These figures are included in the recent in-depth international OECD study called “A Broken Social Elevator? How to Promote Social Mobility”, which confirms that low earning families are trapped at the bottom of the income ladder, whereas people from high-income households are more likely to remain at the top of the ranks. The survey also states that inequality in the world’s richest countries has been increasing since the 90s and social mobility has stagnated.
The conclusions aren’t surprising, given the growing concentration of wealth in recent decades. Today, a thousandth of the world's richest population owns 20 percent of the world's assets, while the poorest 50 percent have less than 5 percent.

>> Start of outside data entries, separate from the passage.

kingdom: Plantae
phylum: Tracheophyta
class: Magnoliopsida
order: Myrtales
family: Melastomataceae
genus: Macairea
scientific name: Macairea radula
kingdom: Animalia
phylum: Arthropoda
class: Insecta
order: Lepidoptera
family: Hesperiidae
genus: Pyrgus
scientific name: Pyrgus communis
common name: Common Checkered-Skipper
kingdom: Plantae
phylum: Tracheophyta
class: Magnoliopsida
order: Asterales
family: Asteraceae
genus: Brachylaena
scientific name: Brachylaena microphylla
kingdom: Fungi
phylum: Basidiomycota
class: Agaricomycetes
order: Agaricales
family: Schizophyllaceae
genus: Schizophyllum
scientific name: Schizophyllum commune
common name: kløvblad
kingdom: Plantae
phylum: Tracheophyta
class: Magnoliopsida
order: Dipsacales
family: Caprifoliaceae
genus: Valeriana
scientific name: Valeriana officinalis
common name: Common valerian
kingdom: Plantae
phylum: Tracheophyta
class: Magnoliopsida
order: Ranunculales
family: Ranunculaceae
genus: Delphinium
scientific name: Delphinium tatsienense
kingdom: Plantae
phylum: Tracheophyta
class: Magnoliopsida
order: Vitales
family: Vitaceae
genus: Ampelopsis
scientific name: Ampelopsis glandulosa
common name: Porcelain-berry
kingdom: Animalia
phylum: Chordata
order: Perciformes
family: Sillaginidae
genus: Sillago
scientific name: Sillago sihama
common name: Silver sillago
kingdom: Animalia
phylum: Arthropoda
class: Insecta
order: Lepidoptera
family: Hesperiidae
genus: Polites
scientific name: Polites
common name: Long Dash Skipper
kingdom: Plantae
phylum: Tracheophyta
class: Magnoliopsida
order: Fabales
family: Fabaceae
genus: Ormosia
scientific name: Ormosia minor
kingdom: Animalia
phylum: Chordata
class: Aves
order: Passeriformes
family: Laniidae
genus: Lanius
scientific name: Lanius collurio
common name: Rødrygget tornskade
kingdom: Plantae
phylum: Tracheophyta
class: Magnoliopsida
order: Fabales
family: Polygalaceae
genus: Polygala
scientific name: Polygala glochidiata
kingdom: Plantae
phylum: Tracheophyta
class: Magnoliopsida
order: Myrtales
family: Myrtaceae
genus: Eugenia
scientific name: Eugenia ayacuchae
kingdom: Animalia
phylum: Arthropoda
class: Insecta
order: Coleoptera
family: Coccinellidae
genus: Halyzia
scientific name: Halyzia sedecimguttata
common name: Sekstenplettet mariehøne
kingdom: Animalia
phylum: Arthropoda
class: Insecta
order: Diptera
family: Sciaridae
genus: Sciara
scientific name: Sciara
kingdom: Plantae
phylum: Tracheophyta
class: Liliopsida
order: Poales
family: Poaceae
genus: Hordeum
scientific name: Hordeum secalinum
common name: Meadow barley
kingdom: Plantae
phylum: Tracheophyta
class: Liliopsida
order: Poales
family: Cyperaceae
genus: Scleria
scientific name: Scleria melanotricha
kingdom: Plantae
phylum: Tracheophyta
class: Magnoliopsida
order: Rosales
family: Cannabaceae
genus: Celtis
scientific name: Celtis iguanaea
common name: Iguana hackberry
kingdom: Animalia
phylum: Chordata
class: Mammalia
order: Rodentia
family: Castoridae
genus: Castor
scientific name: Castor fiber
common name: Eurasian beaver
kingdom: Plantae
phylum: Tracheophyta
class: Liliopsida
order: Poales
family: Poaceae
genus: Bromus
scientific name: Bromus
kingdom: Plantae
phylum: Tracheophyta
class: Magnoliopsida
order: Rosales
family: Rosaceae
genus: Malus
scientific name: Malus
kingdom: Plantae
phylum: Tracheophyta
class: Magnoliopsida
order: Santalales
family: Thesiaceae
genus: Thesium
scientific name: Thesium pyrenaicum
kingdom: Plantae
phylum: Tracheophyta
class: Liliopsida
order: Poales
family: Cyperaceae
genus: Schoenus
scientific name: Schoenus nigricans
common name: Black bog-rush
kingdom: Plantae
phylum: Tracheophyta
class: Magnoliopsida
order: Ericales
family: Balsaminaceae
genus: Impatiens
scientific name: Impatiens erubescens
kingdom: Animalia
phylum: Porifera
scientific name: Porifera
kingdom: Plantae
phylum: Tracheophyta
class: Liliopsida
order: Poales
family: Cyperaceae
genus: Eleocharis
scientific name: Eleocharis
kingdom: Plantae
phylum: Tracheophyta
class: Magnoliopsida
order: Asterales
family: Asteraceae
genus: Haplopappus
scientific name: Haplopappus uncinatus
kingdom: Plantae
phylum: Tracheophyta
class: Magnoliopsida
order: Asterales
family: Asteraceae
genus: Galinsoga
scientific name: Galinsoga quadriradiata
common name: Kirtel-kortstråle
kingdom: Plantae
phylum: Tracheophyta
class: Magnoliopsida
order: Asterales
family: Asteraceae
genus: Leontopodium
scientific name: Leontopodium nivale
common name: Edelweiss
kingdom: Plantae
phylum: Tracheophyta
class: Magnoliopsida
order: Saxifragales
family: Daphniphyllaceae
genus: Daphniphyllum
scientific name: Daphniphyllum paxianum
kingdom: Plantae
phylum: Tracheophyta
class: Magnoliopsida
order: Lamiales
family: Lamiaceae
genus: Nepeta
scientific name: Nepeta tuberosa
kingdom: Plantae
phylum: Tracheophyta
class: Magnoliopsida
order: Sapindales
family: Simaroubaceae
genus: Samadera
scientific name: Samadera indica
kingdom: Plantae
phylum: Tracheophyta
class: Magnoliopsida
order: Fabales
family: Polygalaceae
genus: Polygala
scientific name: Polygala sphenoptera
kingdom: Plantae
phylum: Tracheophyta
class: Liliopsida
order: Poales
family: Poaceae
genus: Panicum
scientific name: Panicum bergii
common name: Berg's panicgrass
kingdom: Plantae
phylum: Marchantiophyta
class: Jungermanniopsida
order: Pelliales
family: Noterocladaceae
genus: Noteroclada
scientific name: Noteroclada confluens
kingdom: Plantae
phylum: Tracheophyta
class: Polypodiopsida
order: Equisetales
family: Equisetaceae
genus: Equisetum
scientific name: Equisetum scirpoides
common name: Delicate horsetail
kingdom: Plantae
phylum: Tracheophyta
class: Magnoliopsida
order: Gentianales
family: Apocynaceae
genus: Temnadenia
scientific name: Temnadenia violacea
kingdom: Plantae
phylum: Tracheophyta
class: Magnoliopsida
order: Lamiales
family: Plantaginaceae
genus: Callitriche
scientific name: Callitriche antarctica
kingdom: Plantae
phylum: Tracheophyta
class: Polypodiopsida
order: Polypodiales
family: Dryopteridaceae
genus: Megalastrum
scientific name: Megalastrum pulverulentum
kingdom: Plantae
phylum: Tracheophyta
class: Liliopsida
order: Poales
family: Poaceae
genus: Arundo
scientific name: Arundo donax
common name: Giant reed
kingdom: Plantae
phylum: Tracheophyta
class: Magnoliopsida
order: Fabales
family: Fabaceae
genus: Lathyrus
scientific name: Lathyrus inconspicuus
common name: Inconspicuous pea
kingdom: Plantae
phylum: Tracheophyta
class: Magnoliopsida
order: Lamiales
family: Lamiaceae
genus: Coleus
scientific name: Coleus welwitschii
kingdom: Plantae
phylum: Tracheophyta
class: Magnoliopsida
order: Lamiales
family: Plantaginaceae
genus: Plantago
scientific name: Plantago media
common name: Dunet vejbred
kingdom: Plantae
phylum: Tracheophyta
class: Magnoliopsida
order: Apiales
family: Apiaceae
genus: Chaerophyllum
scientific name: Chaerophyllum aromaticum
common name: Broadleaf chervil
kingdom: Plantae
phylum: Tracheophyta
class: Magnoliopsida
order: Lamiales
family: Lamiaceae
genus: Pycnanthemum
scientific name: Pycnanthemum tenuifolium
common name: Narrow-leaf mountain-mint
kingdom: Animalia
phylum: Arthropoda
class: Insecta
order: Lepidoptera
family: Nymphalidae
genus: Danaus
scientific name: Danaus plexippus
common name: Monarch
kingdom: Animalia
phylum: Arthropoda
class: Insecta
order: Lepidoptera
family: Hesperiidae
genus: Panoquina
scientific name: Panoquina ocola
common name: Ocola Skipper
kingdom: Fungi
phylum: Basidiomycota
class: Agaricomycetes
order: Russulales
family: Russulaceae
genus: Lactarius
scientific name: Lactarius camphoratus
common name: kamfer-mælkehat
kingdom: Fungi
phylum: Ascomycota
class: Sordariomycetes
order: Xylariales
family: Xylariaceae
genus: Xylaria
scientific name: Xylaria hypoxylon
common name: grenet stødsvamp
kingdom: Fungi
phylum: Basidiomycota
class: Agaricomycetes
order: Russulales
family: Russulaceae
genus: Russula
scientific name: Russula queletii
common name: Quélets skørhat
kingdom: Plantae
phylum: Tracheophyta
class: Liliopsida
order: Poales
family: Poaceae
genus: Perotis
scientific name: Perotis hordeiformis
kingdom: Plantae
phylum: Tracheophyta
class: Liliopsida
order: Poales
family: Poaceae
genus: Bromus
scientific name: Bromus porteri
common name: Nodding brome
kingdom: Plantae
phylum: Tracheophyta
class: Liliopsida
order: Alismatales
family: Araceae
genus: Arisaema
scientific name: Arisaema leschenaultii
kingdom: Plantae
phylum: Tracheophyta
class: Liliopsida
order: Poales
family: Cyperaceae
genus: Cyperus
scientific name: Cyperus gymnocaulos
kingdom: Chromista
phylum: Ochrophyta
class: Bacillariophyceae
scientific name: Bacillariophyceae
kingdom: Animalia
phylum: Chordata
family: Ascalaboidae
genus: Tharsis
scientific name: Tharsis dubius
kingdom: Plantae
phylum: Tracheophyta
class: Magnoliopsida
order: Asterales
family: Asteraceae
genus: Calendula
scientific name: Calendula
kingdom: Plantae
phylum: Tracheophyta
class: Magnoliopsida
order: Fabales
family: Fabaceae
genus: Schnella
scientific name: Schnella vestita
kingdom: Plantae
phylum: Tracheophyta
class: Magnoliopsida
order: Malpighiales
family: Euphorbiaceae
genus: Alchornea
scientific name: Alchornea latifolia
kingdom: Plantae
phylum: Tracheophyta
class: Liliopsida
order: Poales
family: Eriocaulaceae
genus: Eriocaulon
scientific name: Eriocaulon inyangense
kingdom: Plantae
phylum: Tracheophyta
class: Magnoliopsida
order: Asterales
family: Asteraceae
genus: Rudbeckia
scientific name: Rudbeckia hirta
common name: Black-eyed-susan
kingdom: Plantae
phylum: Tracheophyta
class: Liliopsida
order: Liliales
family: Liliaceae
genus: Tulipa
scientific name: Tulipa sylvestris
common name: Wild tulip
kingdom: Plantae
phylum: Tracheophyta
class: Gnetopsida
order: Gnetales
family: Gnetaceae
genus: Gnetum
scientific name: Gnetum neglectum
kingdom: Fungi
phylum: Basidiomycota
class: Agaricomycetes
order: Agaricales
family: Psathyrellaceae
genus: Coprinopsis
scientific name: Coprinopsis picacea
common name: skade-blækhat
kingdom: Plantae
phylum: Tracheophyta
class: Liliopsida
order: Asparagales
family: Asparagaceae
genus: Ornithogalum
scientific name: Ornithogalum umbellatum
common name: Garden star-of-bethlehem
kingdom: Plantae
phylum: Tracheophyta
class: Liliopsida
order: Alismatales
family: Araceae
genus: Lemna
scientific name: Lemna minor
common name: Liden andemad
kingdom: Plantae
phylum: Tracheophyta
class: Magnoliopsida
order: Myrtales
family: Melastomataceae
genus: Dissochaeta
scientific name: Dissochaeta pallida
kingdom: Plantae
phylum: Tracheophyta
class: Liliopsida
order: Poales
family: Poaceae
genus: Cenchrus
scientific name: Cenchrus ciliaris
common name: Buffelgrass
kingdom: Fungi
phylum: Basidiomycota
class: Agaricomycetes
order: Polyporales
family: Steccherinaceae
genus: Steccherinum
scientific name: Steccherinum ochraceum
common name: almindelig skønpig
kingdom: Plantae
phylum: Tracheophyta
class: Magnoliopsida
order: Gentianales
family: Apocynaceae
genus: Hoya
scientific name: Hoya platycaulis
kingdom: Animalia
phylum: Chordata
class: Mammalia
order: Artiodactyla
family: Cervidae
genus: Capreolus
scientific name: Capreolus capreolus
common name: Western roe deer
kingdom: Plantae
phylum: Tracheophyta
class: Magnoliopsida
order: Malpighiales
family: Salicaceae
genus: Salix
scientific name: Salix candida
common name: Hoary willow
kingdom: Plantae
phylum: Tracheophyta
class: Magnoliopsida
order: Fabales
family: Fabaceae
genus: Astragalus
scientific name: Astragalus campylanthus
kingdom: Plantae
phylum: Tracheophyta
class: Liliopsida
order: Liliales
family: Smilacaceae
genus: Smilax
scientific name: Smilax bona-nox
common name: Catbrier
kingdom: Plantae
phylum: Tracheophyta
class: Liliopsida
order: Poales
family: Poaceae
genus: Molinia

To tackle rising levels of poverty, the OECD recommends increases in state investment in education, advising that “access to good quality, affordable housing, as well as transport, and improved urban planning will help reduce regional divides and concentrations of disadvantaged households in cities”. The subject of growing wealth disparity has been, moreover, worked on by several economists such as American academic Joseph Stieglitz or Frenchman Thomas Piketty. In his volume “Capital in the Twenty-First Century”, Piketty suggests that a measure to tackle this growing gap is by reducing inequality through tax reforms on wealth and limiting inheritance rights. Although these kinds of measures can be effective, they do not tackle the problem at its root, which is an organisation of the economy that promotes growth but also results in deepening poverty levels.
The statistics contradict, yet again, the myth of meritocracy sold by the illusion of constant progress supposedly inherent in the market economy. Therefore, a complete paradigm shift is still needed, placing people's well-being at the heart of political priorities, rather than a model of generating wealth that will always benefit the same small elite and thus only producing growing and stark inequalities around the world.